--- What the task asks ---
Transcribe everything in the blog post below about learning to fix toilets, from "I offered my" down to "in the making.".
======== Passage shown
Reality hits kinda hard sometimes.  Like today waking up to a blotch what may or may not bloom into a full-blown two-week blemish on my chin.  Like getting dressed in yesterday’s (well, ok……..been wearing them for the past four days) yoga pants and spiffing them up with the sticky tape roller. Collecting enough dog hair to weave a rug and yes, I know ……knitting dog hair sweaters and all.  I read Whole Earth, too.

Every time I’m hit with a huge dose of “why the hell is it up to me?” then I think back to all the talent I’ve developed over the years.

My friend’s husband was installing a new toilet recently and it wasn’t going smoothly. She sent me a text telling me the renovations had moved beyond the excitement stage, through the marital support moment stage, into the stay in the other room and leave him alone to figure it out stage.

I offered my support.  After all, one of my handy little talents is the ability to remove and install toilets before you finish that cup of coffee and need to pee. Thanks to my crazy dog Jasper and numerous …..I mean numerous (we were slow learners) tennis balls dropped in the toilet the moment of a flush, I learned how to dismantle and re-install toilets.  I think the guys at Home Depot thought I had a toilet fetish……. but I digress.

The renos were done at my friend’s house ok without me, but I know she keeps me in her back pocket for a handy backup if needed.  After all, some of the talents I proudly sport have been years in the making.
================
======== Record excerpts
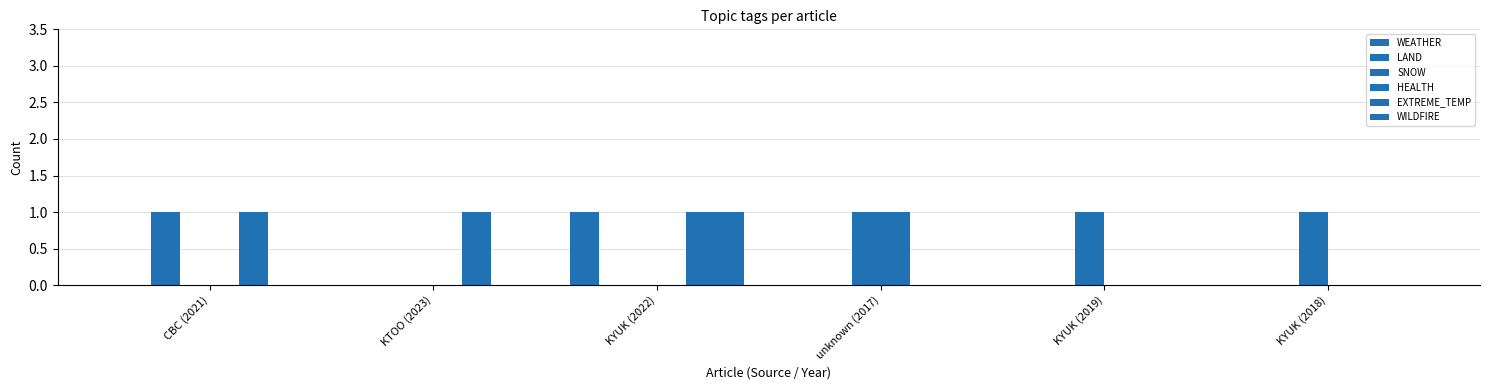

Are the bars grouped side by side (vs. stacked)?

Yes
================
======== Record excerpts
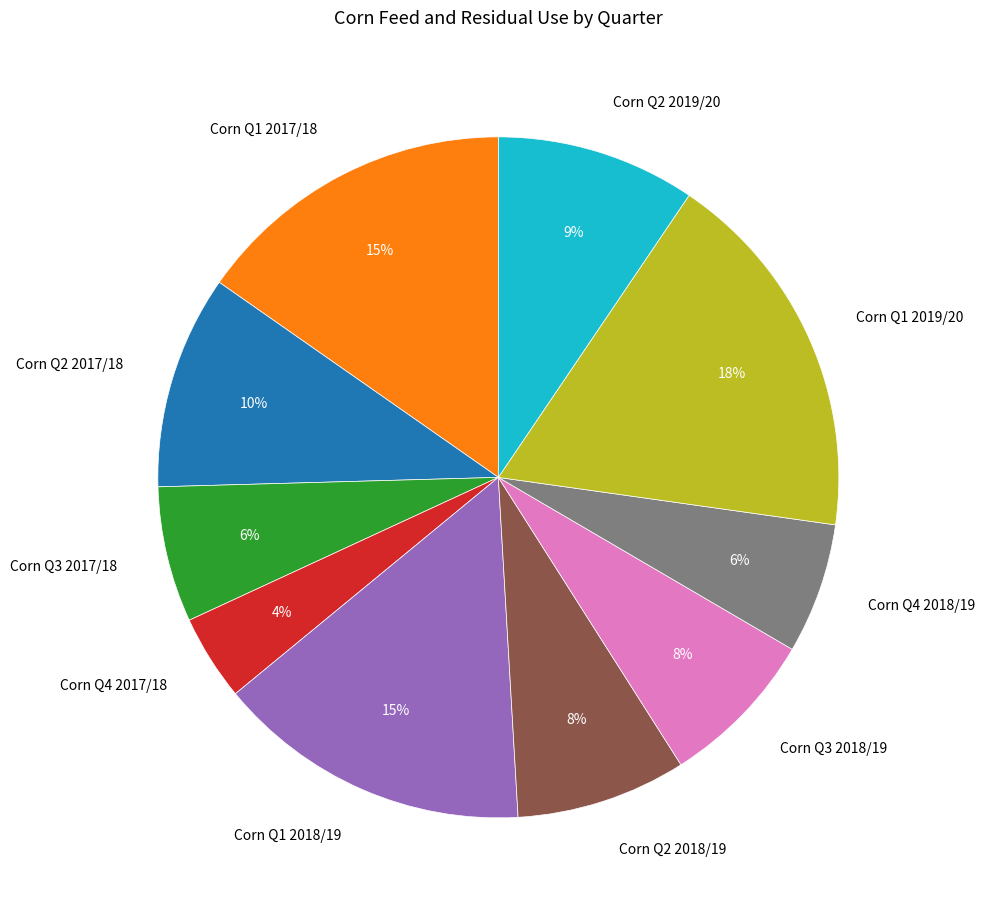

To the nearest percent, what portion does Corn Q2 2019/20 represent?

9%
================
--- Exercise solution ---
I offered my support.  After all, one of my handy little talents is the ability to remove and install toilets before you finish that cup of coffee and need to pee. Thanks to my crazy dog Jasper and numerous …..I mean numerous (we were slow learners) tennis balls dropped in the toilet the moment of a flush, I learned how to dismantle and re-install toilets.  I think the guys at Home Depot thought I had a toilet fetish……. but I digress.

The renos were done at my friend’s house ok without me, but I know she keeps me in her back pocket for a handy backup if needed.  After all, some of the talents I proudly sport have been years in the making.